Another monument high on my list of places I wanted to visit was Mount Rushmore. Not to sound like a broken record, but this was another place that you were not prepared for the sense of scale. It is significantly larger than you think it is (well, I thought so). Part of the reason I wanted to stay in the Rapid City area was because of the proximity to Mount Rushmore while we waited for the eclipse.
The drive to Rushmore was a nice one; lots of winding roads, plenty of tree filled hills and featured driving through small little towns to get to the monument. I imagine I got lucky on the timing; it was busy, but not gridlock.
Once there, you walk up the main pathway to the monument. The side pillars list all 50 states of the US, and the order at which they became official states, which I found quite interesting to read along the way. There were plenty of areas to stop and take a picture as you continued toward the monument, so you did not feel the need to interrupt or get in the way of anyone else.

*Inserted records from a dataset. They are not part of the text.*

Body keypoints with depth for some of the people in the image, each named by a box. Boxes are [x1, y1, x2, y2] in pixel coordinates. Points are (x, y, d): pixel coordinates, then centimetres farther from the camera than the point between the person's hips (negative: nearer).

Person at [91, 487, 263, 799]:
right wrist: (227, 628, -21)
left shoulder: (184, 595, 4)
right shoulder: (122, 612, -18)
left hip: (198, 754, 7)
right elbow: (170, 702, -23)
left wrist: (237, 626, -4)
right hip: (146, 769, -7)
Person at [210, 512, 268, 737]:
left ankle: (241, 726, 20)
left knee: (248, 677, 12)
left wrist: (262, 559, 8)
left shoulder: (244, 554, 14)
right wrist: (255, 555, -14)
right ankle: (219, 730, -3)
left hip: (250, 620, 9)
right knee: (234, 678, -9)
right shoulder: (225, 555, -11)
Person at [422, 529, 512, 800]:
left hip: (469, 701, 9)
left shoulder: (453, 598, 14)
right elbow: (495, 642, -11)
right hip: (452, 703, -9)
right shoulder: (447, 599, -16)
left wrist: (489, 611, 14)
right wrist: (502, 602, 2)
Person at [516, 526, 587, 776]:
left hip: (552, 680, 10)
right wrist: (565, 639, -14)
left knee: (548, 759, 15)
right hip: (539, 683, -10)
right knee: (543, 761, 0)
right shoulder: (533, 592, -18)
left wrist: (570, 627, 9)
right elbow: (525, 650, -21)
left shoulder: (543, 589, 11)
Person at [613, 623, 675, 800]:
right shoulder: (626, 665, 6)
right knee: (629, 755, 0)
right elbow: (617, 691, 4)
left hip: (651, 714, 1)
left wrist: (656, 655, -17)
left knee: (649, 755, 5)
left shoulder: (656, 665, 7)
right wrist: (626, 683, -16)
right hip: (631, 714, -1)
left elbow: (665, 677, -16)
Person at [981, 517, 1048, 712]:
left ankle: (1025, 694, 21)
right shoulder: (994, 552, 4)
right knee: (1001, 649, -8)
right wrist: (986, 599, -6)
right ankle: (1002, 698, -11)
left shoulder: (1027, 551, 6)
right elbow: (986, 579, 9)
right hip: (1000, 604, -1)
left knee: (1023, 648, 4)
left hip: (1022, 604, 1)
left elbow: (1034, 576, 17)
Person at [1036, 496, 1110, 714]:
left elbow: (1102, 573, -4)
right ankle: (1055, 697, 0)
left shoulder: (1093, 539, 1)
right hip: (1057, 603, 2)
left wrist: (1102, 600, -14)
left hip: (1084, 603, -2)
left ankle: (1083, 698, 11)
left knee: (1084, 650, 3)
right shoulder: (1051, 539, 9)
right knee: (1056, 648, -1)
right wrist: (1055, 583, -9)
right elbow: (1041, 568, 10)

The overlook area near the monument was well designed. Plenty of room to take pictures and take in the whole scene. There is also a trail you can take called the Presidential Trail, which takes you around, and right next, to Mount Rushmore. It offers you a very different view of the monument (great for pictures) and features interactive posts which offer background details of the presidents featured on the monument. There's a good chance you may encounter wildlife on your hike as well; in my case, a family of Deer decided to parallel the trail for a good part of the hike. There are plenty of steps, so keep that in mind before going on the hike. It is worth the time, however.
Devil's Tower, Wyoming
My final stop before taking the 750 mile drive back to the airport in Omaha, Nebraska was the Devil's Tower. Another area of interest that was on my list of places to see, this one was a bit of a journey away from Rapid City; about 2 hours northeast. Though I knew this would significantly increase travel time to our journey back to the airport, I would have regretted not visiting the Tower. I felt even stronger about this after I visited.

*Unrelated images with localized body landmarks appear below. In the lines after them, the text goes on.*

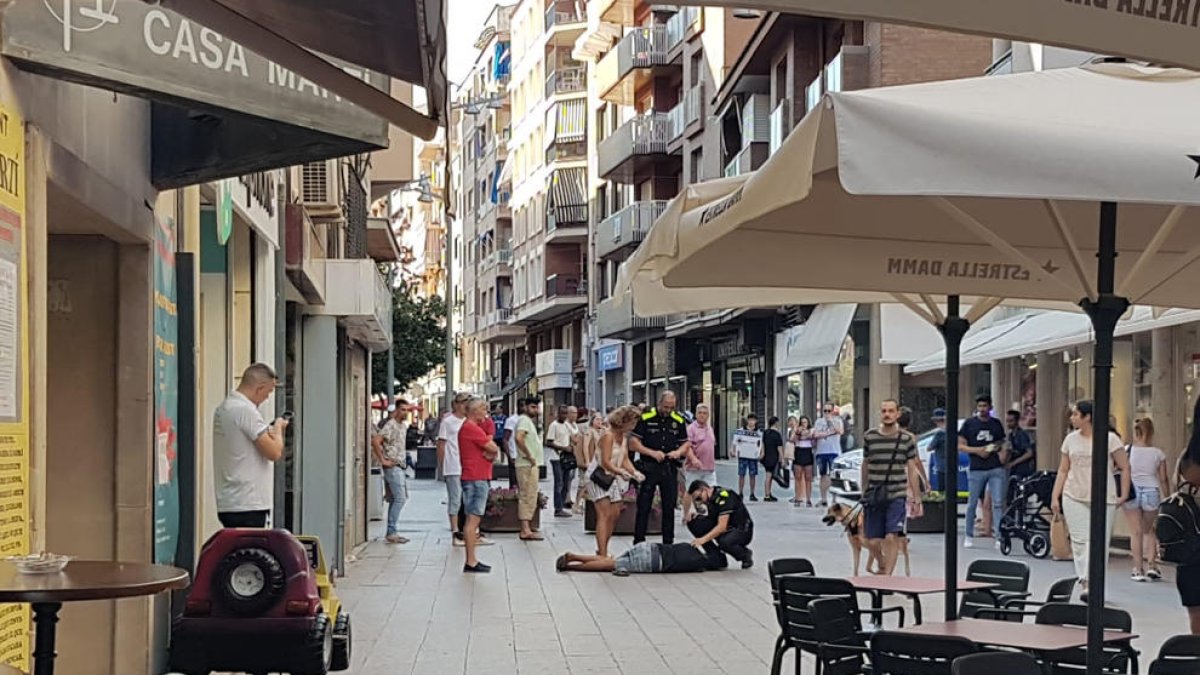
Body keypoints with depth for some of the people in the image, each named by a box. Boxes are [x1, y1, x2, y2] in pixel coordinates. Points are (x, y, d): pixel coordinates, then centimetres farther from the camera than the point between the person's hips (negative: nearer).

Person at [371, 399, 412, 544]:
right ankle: (392, 533, -11)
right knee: (399, 499, -13)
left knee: (395, 500, 10)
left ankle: (391, 532, 14)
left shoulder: (403, 425, 15)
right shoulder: (391, 425, -13)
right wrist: (382, 460, -21)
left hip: (401, 467, 9)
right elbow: (375, 441, -25)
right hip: (393, 467, -9)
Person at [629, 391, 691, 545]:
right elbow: (633, 442, -7)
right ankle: (638, 543, 7)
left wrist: (679, 452, -9)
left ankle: (668, 543, 17)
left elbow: (686, 443, 13)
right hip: (648, 467, -3)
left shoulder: (678, 420, 6)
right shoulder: (645, 418, -6)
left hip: (670, 468, 3)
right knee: (643, 507, 0)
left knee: (669, 507, 8)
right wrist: (652, 453, -17)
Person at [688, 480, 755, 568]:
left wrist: (703, 539, -35)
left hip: (742, 531, -8)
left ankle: (745, 554, -6)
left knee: (725, 542, -40)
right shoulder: (710, 497, 1)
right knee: (693, 523, -8)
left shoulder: (723, 496, -24)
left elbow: (722, 527, -31)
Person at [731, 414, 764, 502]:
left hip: (753, 457, 1)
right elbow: (735, 441, 5)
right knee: (741, 475, 0)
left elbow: (761, 444, 10)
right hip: (743, 456, -1)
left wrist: (761, 453, -4)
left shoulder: (759, 433, 7)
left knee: (753, 475, 3)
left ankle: (752, 494, 11)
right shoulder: (740, 431, 4)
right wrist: (734, 451, -8)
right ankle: (740, 493, 6)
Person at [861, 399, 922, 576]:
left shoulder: (907, 438, 1)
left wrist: (917, 499, 3)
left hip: (897, 496, -2)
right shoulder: (869, 437, 4)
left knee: (892, 537, -14)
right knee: (872, 541, 4)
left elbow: (912, 469, 5)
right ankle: (883, 565, 33)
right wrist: (863, 492, 16)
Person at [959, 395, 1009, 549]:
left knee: (998, 503, -7)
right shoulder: (969, 424, 4)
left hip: (996, 468, 1)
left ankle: (999, 537, -6)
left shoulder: (997, 424, 12)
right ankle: (969, 536, 20)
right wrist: (977, 450, -12)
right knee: (972, 504, 6)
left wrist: (1004, 452, -1)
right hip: (976, 469, -1)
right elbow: (960, 445, 2)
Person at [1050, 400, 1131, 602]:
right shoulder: (1071, 439, 9)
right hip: (1074, 497, 3)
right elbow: (1063, 470, 13)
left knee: (1099, 542, -6)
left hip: (1103, 499, -3)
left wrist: (1123, 495, -3)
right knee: (1079, 541, -1)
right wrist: (1055, 497, 8)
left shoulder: (1110, 439, -3)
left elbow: (1125, 468, 1)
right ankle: (1084, 584, 4)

Getting to the Devil's Tower was one of the most beautiful drives I've had the pleasure of taking. Very open, winding roads, plenty of small hills, and eroded mountains could be seen for hours. In addition, the 80 mph speed limits were an additional bonus for those of us out there that like a quick paced drive. I made a time lapse video of the drive into, around, and out of the Devil's Tower national park that I think you'll enjoy watching.
In yet another case of feeling very small, the Devil's Tower overwhelms you. You can see it miles away on the drive in, and you suspect it to be massive, and it is. It's just bigger than you imagine it to be. There are plenty of areas to pull over to take in the size and scale of the Tower. Take advantage of them.
Once arriving at the entrance, a small, two-lane, road allows you the opportunity to drive around the tower and eventually, once reaching the top of the road, the ability to get right next to it. Along the way, there are several stops (much like the highway drive in) that feature natural attractions, such as Prairie Dog homes, specific rock formations and different, unobstructed views of the Tower. Once at the top, there is a Visitor's Center, which offers souvenirs and theories as to how the Tower was formed. In summer, you can see people climbing the tower, and that alone gives you the absolute best sense of scale you can imagine. I wish I had more time to take in a day (and especially a sunset) around the area, but my brief visit was still extremely fun, nonetheless.